According to that era (Regency), English Univeristies worked on an Independent Studiers vs “on the foundation” situation—you were either bright and paid to be at school or worked there, or you were from a wealthy or semi-wealthy background and paid your way in (the former group). I have a feeling Thomas, especially on the assumption he was in life a relation of the the owners of Button House, if not an owner, he was part of the wealthier upper class. I feel he’d fall into the Gentlemen Commoners or Batle class (this lingo is from the info I found on this very helpful website, as I know very little about terms and rankings of early 19th Century gentlemens’ higher education).
I also like to imagine he certainly aimed for a degree in something like Literature/English, and possibly aspired to become a prolific author or professor, but then began reading information and work about and by his contemporaries and more radical/Bohemian works and ventures, passionate poetry, etc, and set his sites more on sonnets and couplets than more “serious” novels and dissertations. Perhaps he decided it was a way for him to make a name, and it was in vogue and what the upper class were all into. I like the picture/feel it’s in character that he was already sub-par in his written work, “borrowed” a lot, and constantly over dramatic and entirely incorrect in his own writings and interpretations, so felt he was more inclined to be an artistic type than one for a full scholarly life. He passed, yes, but his writnf wasn’t bad, but certainly wasn’t groundbreaking, and his poetry was more along the lines of pre-Vampyre Polidori than couplets a la Keats. He got the marks and half-applause/backhanded praise because of his prestige/money, being and Independent scholar, but was generally looked at as insufferable and bland—to quote Shakespeare’s As You Like It, “Sighing like a furnace, with a woeful ballad made to his mistress’ eyebrow.” Though his work came off like any other up-and-coming sudden wishful artist, he genuinely was trying to be (and under the impression he genuinely was) a poetic genius, who could easily rival Shakespeare, Keats, or, yes, Byron.

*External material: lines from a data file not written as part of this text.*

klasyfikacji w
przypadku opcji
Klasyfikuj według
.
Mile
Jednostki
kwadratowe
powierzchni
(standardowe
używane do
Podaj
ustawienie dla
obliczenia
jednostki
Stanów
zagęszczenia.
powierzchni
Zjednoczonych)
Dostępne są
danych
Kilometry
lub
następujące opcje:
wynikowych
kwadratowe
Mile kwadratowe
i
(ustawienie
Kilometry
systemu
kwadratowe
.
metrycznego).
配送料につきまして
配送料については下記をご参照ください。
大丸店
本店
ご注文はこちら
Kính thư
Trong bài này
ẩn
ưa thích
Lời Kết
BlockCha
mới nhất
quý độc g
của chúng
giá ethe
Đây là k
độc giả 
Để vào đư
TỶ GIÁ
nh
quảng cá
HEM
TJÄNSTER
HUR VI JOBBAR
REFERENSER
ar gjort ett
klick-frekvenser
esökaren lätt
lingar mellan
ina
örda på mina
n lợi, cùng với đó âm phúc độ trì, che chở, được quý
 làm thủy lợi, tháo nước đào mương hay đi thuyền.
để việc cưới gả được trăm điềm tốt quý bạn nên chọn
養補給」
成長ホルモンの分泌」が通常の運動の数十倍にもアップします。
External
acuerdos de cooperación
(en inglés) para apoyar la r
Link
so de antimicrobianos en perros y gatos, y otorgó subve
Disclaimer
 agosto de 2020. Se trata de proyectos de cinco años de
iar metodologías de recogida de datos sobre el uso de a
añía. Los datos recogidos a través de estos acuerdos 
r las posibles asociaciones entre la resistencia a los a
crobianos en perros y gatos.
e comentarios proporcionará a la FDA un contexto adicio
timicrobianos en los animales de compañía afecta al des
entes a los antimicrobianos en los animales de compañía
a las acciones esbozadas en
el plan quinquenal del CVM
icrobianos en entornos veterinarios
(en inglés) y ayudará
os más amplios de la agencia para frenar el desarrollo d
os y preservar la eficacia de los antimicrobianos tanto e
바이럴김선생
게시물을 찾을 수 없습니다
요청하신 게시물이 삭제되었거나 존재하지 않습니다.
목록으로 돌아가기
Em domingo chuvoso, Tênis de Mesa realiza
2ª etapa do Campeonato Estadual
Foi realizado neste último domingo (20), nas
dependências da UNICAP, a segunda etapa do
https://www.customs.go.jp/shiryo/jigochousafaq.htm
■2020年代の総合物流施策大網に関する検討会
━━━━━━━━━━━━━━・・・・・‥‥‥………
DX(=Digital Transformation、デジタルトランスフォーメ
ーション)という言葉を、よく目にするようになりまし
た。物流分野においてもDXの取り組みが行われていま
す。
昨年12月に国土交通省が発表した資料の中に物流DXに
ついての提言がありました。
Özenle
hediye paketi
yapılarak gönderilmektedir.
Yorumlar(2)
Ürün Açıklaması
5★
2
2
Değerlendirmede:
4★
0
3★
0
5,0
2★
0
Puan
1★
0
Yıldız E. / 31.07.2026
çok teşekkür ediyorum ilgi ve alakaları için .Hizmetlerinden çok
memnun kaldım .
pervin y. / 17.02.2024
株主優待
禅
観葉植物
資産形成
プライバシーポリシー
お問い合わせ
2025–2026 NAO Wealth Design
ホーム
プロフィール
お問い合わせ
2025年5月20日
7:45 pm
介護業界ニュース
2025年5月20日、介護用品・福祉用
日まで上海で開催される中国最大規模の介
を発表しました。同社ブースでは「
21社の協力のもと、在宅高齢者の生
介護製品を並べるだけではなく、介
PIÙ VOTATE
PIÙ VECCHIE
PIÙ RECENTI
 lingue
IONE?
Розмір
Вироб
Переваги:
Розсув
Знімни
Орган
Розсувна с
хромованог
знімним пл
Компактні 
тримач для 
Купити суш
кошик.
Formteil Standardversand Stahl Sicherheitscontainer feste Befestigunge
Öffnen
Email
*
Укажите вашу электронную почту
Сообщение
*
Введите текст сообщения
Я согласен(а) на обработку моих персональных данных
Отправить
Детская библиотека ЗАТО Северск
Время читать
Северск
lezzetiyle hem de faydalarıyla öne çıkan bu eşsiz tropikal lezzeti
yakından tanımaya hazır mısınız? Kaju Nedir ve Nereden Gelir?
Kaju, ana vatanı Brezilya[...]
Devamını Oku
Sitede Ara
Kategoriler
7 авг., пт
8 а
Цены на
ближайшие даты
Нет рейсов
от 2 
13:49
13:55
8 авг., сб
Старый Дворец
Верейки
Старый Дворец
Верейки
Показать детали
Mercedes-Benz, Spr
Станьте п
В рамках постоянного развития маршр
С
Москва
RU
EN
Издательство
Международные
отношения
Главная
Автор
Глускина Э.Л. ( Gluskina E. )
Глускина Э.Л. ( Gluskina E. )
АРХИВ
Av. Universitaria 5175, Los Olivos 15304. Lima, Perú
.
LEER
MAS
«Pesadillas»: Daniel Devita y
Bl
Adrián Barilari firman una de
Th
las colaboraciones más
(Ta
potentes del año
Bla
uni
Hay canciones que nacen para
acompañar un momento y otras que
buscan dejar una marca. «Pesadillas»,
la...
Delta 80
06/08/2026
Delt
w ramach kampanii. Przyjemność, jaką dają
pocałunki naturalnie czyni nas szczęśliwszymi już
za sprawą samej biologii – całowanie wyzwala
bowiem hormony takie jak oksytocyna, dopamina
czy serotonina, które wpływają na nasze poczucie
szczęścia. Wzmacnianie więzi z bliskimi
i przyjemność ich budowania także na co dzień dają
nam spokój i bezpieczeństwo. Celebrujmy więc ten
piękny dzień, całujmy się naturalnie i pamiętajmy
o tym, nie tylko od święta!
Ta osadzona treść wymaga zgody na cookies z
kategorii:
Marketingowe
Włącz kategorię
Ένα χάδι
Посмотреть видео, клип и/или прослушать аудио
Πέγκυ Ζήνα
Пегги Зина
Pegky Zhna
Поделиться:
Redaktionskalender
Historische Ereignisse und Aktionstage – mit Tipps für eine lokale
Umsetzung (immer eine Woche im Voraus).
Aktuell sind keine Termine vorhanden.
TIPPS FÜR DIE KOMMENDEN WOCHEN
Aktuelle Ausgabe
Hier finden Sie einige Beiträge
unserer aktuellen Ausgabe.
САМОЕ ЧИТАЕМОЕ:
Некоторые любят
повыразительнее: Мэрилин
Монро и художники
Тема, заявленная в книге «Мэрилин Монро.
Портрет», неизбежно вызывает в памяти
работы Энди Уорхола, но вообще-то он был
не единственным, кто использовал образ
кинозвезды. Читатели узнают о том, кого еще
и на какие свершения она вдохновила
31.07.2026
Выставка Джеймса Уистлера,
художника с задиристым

The third name mentioned, he perhaps, had known when he was younger and in a self-decided rivalry with, or met when was attending or just left feeling like he was essentially the equivalent Hamlet the poet, educated and with a family with an estate tonreturn to or be visiting, when he met Byron, who took his recent work from University (which actually WAS good) Thomas Thorne was planning to publish and stamped his name on it, or pulled a phrase or two Thomas insisted were absolutely his, which lead to something, in the not too distant future, resulting in Thomas’s bullet-related demise.
On an unrelated note, the 🖤 Thomas 🖤 trend is still coming in strong with these asks.